VBScript is a scripting language used in Microsoft’s Internet Explorer web browser and browsers based on Internet Explorer’s engine. First developed in 1991, this language has evolved to VB6, which currently is scheduled to enter Microsoft’s “non-supported phase” starting March 2008. Why is it included here? Because it is one of the foundation languages for programming with an easy to understand syntax. It’s a good way to get started in understanding programming.

  1. Fundamentals of Visual Basics: Free Education on the Internet provides this course intended for serious computer hobbyists, IT students, and IT professionals. Windows and Visual Basic are required for this course that ranges from a basic introduction to advanced applications.
  2. “How Do I” Videos — Visual Basic: Microsoft provides dozens of videos designed for all Visual Basic developers, from the novice to the professional.

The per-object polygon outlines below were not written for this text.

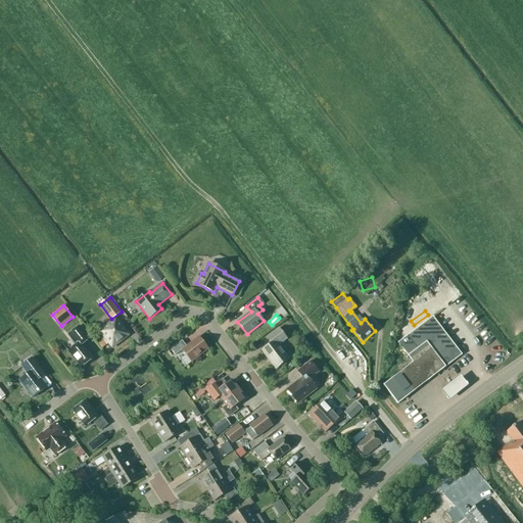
[(397,405),(427,381),(445,367),(462,354),(432,317),(398,343),(413,363),(383,385),(397,405)]
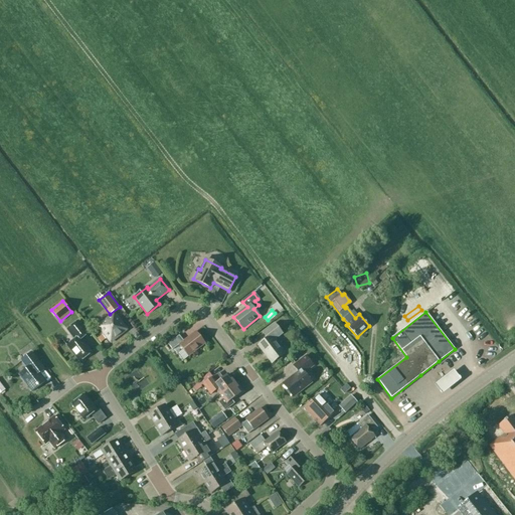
[(114,314),(99,326),(111,341),(127,329),(114,314)]
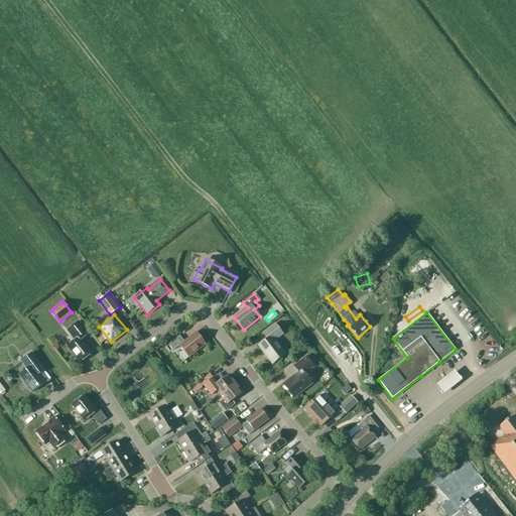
[(75,341),(67,347),(80,363),(92,354),(81,340),(88,335),(79,321),(68,331),(75,341)]
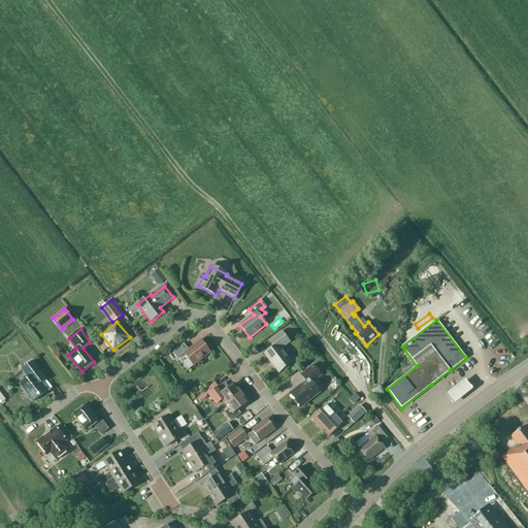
[(291,363),(281,349),(289,341),(282,332),(269,341),(273,348),(265,354),(278,372),(291,363)]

New videos are added regularly, so check back often.
  3. VBScript: Land of Code provides a beginner’s guide to everything you’d ever want to know about Visual Basic. Learn about variables, loops, arrays, conditions and strings in step-by-step tutorials.
  4. Visual Basic: This book is written from a VB6 perspective although much of what is said is also valid for VB5 and VB4. This book does not cover VB.NET which is in fact a radically different language. This book seems to ain at beginners, but it seems more appropriate for mid-range programming skills.
  5. Visual Basic 6: This site is dedicated to helping you learn and advance in VB6, mainly because many businesses still use this language for applications. You’ll find Visual Basic tutorials and Visual Basic source code samples for all levels from beginner to advanced. The VB6 forum is waiting for your questions, and the latest articles can help you stay up-to-date on VB6 issues.